7. Learn how to pay attention to the Spirit in this same way throughout the day, as often as your able, whatever you’re doing. This is called “praying always.” The extension of this attentive, prayerful listening into the business of your daily life is the sum and substance of “conversion.”

1 comment:

  1. Most LDS have a testimony by the method of the Holy Ghost, as it’s called. They haven’t seen Jesus Christ or God in their own personal first vision. On the other hand, Joseph Smith did witness to the world that he had beheld God the Father and his son Jesus Christ. Every LDS apostle since him has been called as a "special witness." Since members aren't special witnesses, they must rely on trusting that the 12 apostles (actually 15, counting the first presidency) have seen and witnessed the reality of God. Instead, lay members must trust and verify using the method of the Holy Ghost, which is given in the LDS scripture.

    D&C 9:8-9 “Study it out in your mind; then you must ask me if it be right, and if it is right I will cause that your bosom shall burn within you; therefore, you shall feel that it is right. But if it be not right you shall have no such feelings, but you shall have a stupor of thought that shall cause you to forget the thing which is wrong.”

    The burning bosom is well known in LDS circles, and most members feel it is unique to them. However, other people the world over have felt a burning heart and enlightened mind when studying and pondering or meditating over their particular doctrines. Just like the Mormons, the Hindus have the chakras, some of which have manifestations of elation, lifting and pure knowledge while meditating.

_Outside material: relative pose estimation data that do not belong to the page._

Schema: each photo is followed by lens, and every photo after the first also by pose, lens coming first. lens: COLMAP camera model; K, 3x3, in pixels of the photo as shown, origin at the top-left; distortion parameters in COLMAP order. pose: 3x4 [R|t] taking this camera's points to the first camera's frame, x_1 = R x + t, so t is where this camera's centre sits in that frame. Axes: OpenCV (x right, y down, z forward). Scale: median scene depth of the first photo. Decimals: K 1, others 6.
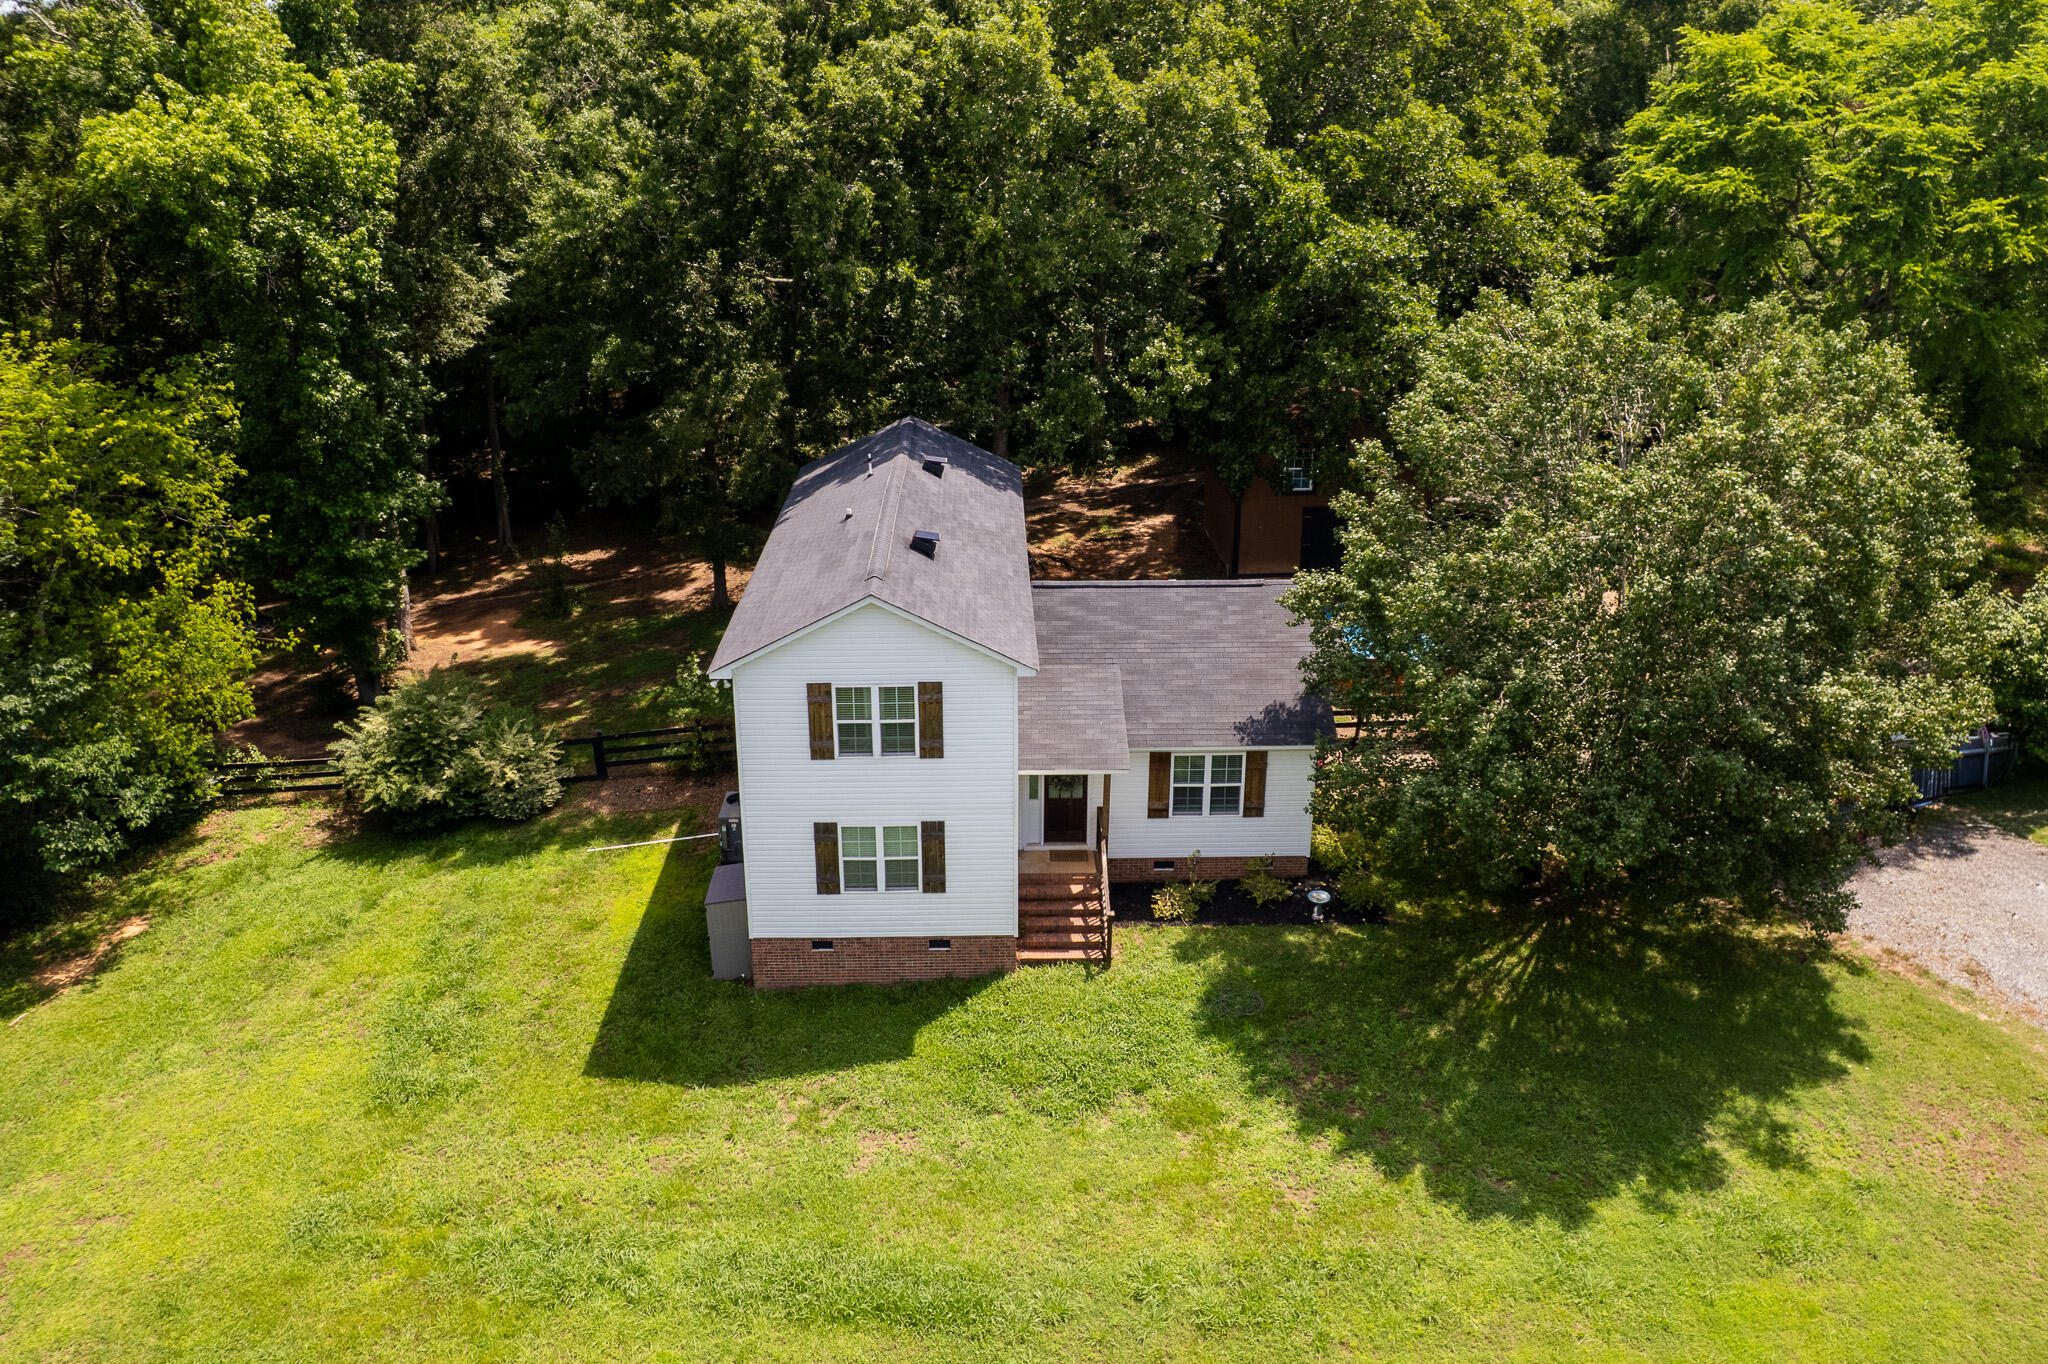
lens RADIAL K [[1500.9, 0, 1030.3], [0, 1500.9, 593.8], [0, 0, 1]] dist [-0.061235, 0.032279]
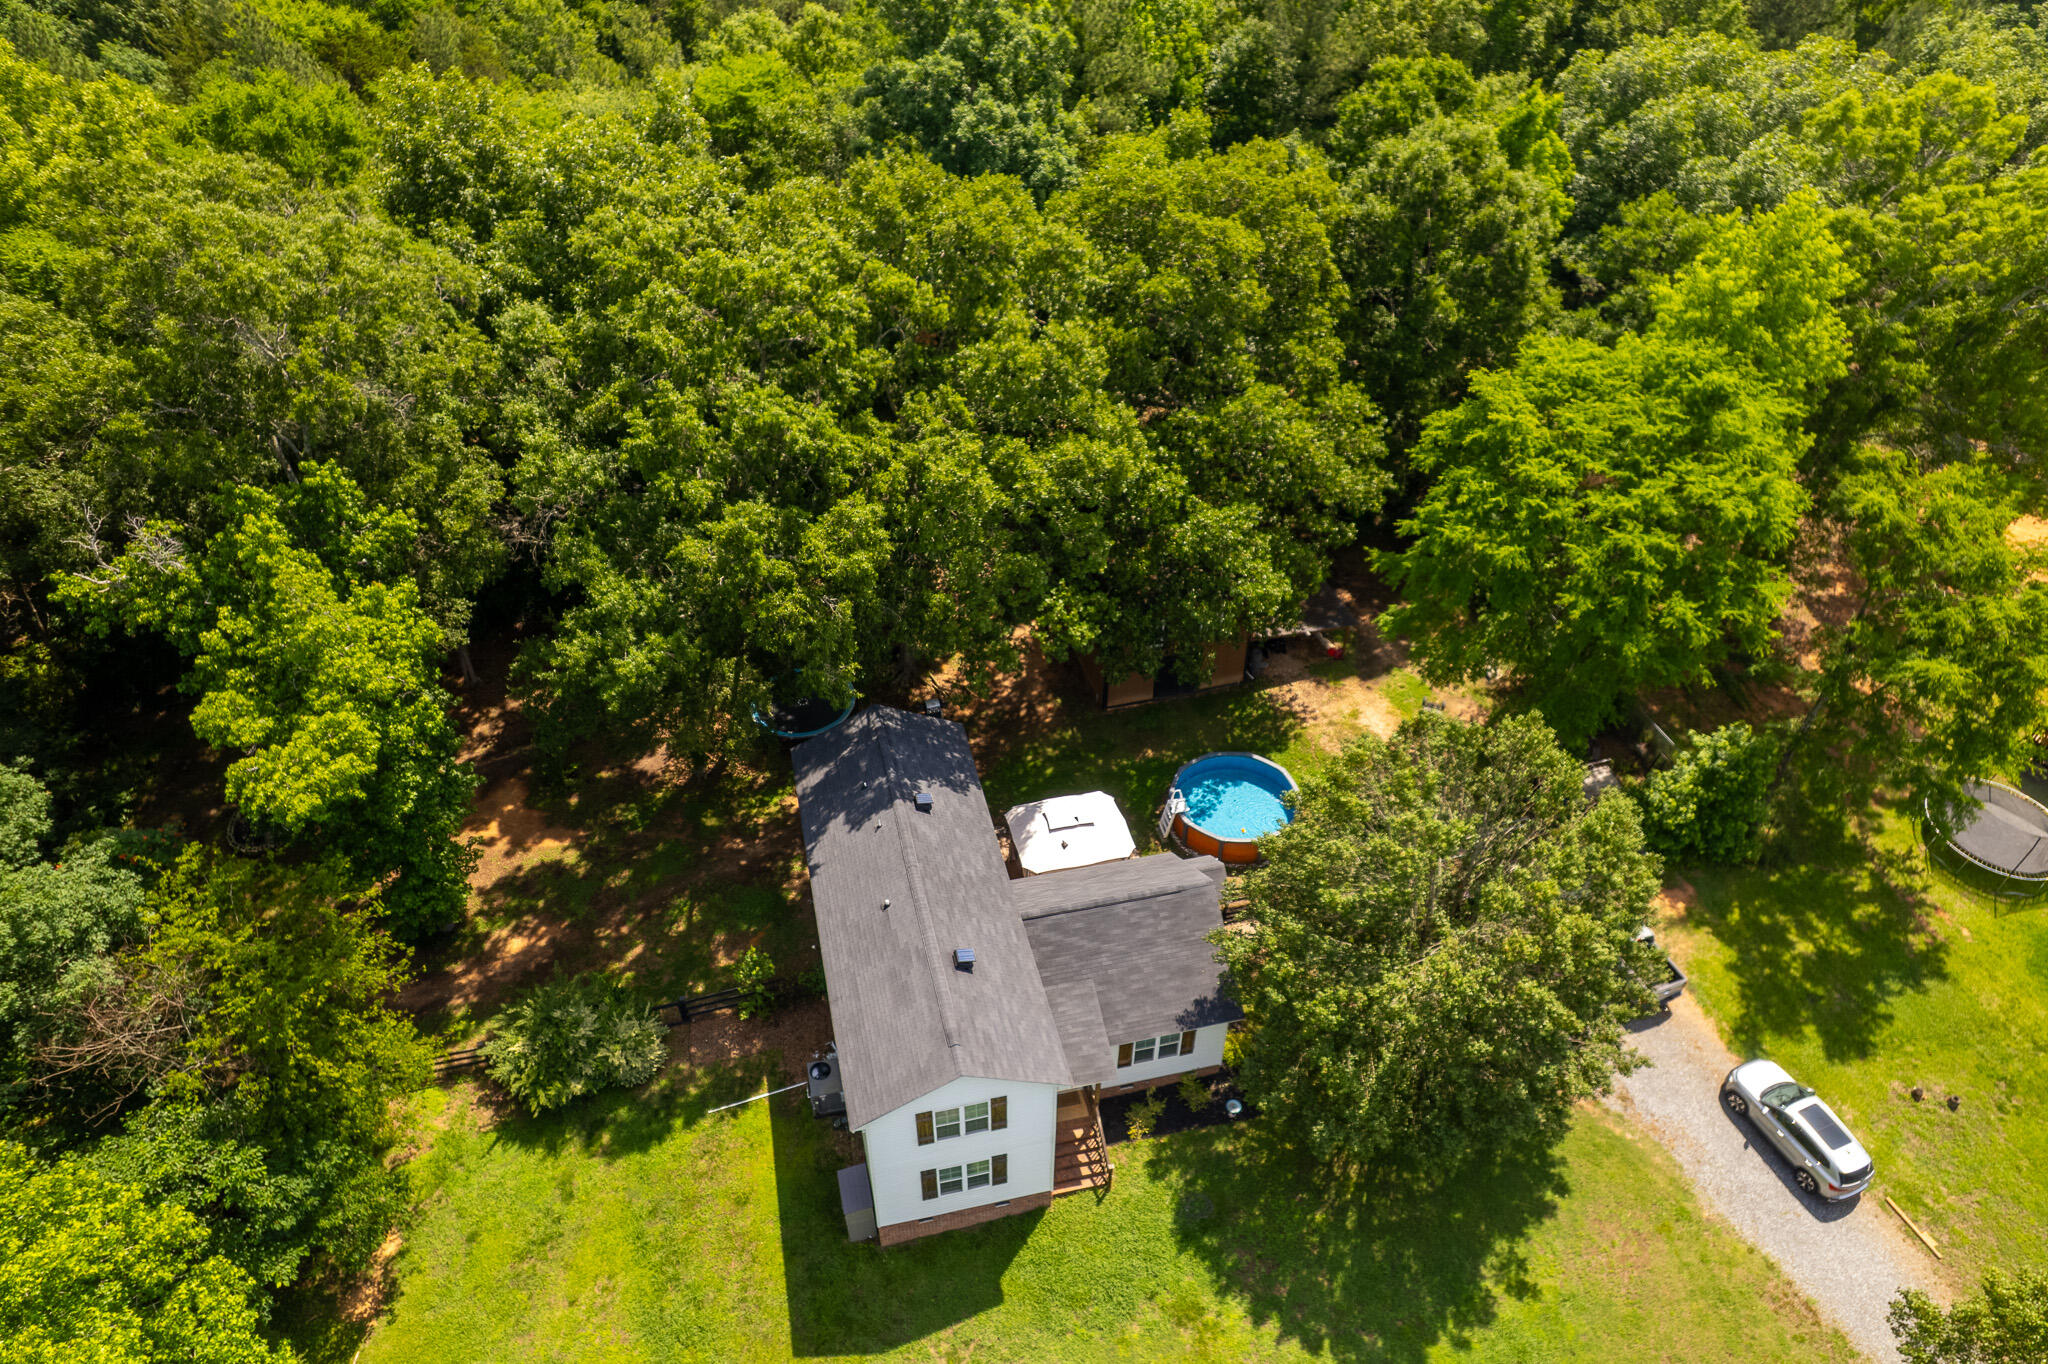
lens RADIAL K [[1316.5, 0, 1024.0], [0, 1316.5, 682.0], [0, 0, 1]] dist [-0.079596, 0.069101]
pose [[0.978537, -0.126535, 0.162649, -0.182865], [0.062576, 0.934467, 0.350507, -0.702764], [-0.196342, -0.332806, 0.922329, -0.038703]]
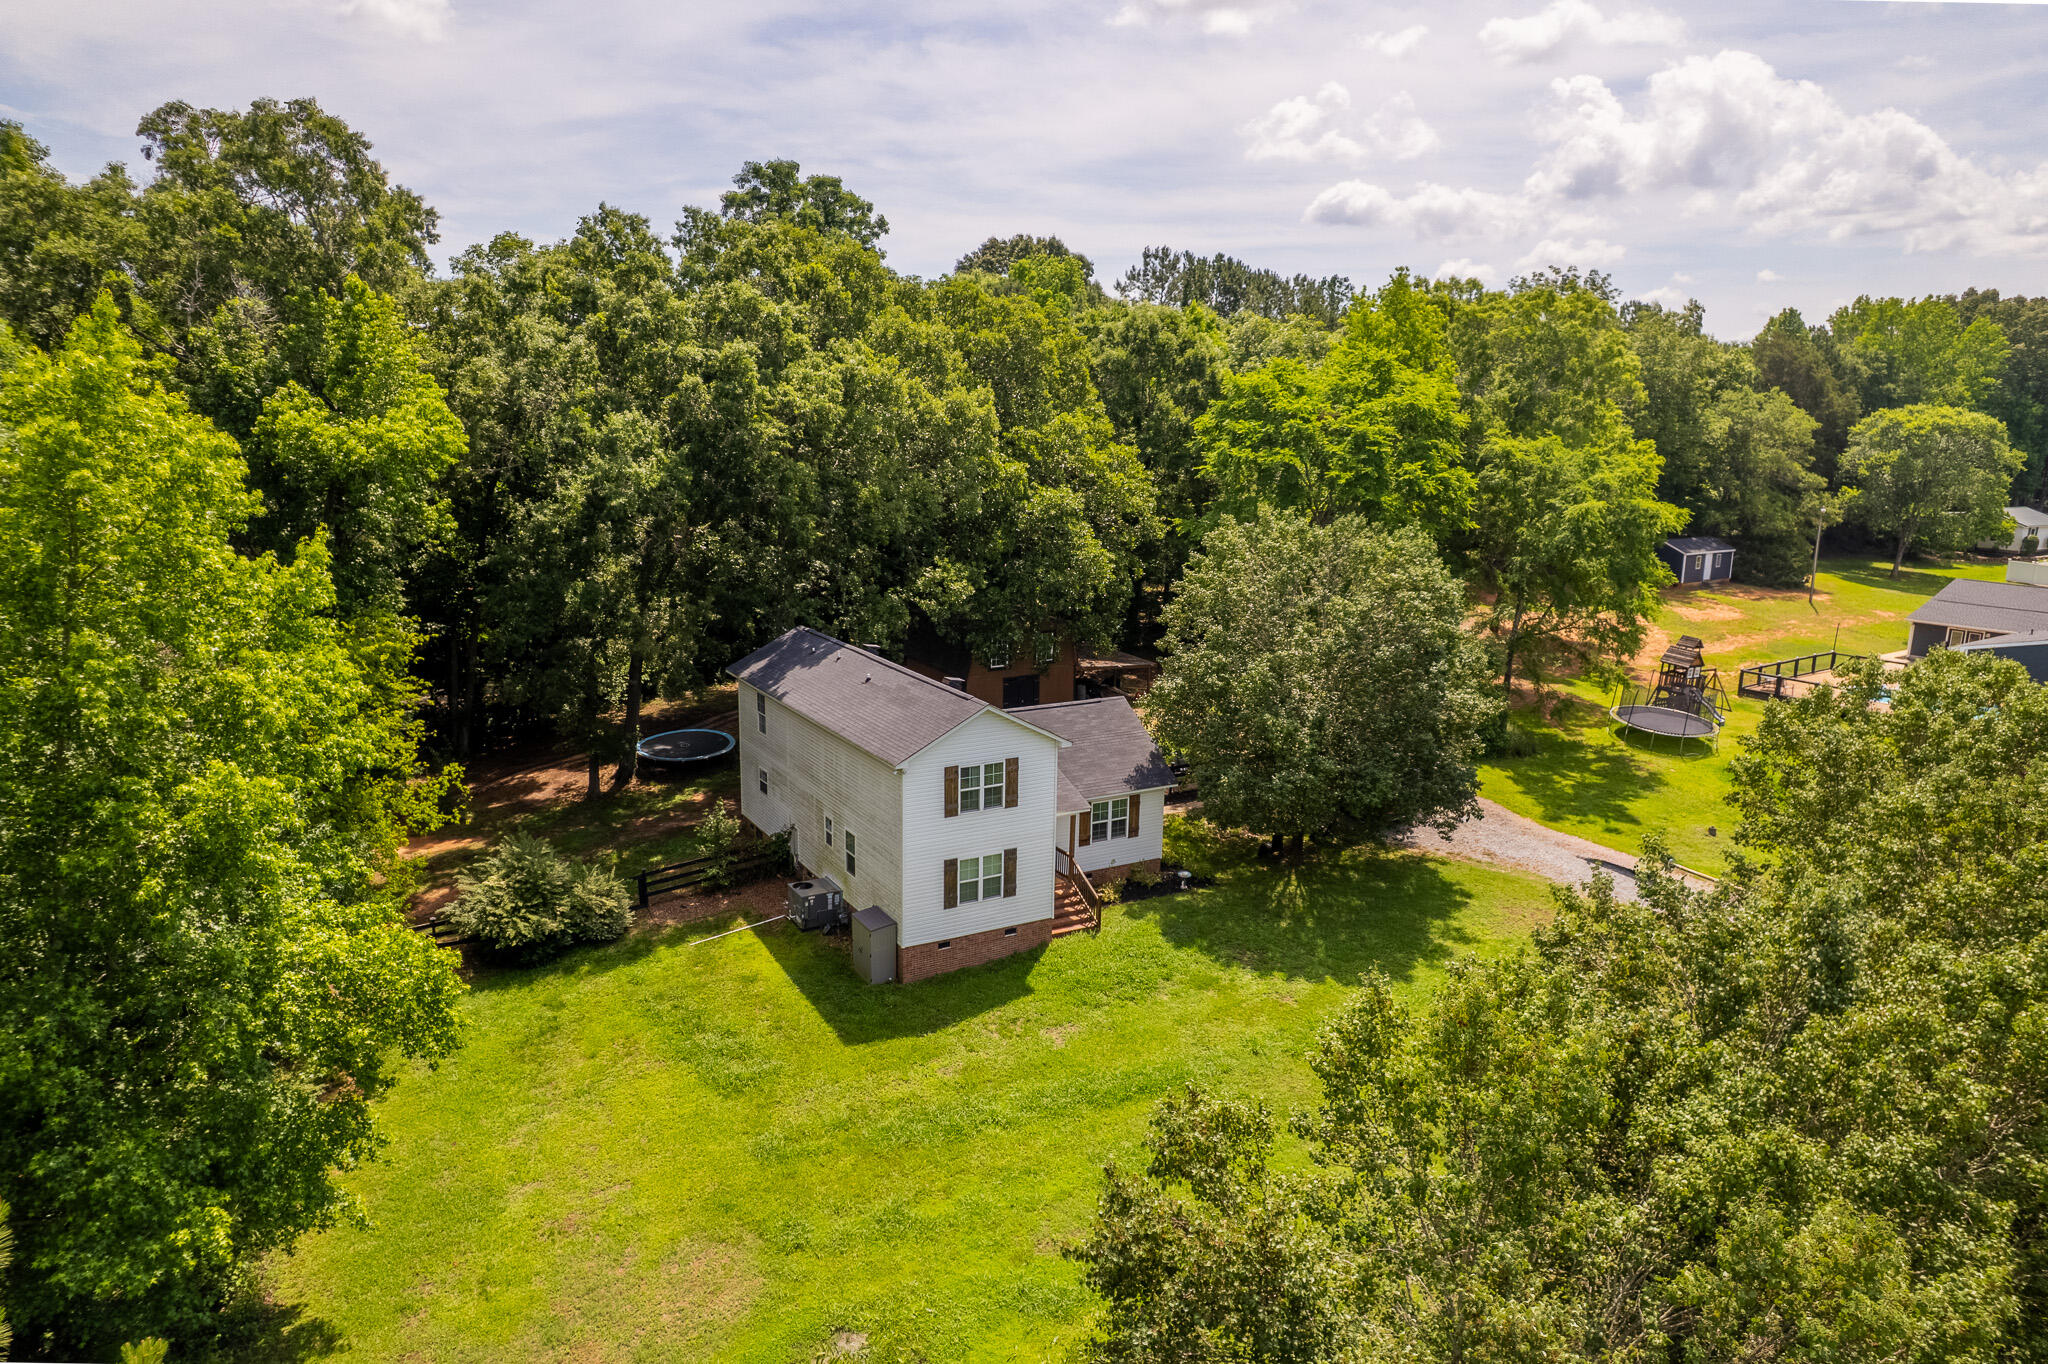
lens RADIAL K [[1339.1, 0, 1024.0], [0, 1339.1, 682.0], [0, 0, 1]] dist [-0.060924, 0.001586]
pose [[0.877322, -0.084868, 0.472339, -0.678225], [0.138193, 0.987226, -0.079299, 0.086740], [-0.459575, 0.134844, 0.877843, -0.271353]]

For example, during meditation/mantra recitation (prayer), a flame is felt inside of the heart (part of the heart chakra), from which the mantra rings out; and this cooperates with the brow and crown (mind) chakras for realizing the "Clear Light". Islam has the "hajj experience" and Islamic transformation that are essentially just as strong or stronger than the Mormon burning, as exampled by those who feel so emboldened as to commit suicide for their testimony. Other Christian churches have spiritual manifestations in feelings, tongues and miracles.

    So if Hindus can have a heart chakra about polytheistic gods like Vishnu that burns so bright and large it feels like a flaming basketball, and if an Islamic fundamentalist can feel so sure of his bosom swelling experience making him willing to detonate himself, how sure can I be that my experience is truth and the Hindu's is false?

    If the Holy Ghost method is working in all various world religions and testifying of contradictory beliefs, then what can I trust? Mormons are sure their experiences are more real, their special witnesses more trustworthy. After all, the apostles have literally seen Jesus, right?

    Without belaboring it, it has become a well documented fact that there is credible and frustrating controversy surrounding claims made by Joseph Smith, regarding the first vision, how he translated the Book of Mormon and the Book of Abraham, and how he practiced plural marriage with teens and married women. However, most members dismiss them because they feel strongly that the history is muddled with discrepancies that they feel leaves them a gap large enough to allow the Holy Ghost to work through. The muddle is a way for God to test their faith.

    If I have to muddle through my own church's history, how can I claim my faith is better than the muddled history and faith of Hindus or Muslims or other Christians? If my burning bosom is no more powerful than the heart chakra, the hajj or the burning tongue/flame of other religions, how can I feel secure that the muddled Mormon history is really witnessed by the Holy Ghost? All of my elated, out-of-body spiritual experiences included, I'm not that special. And neither are the 15 special witnesses.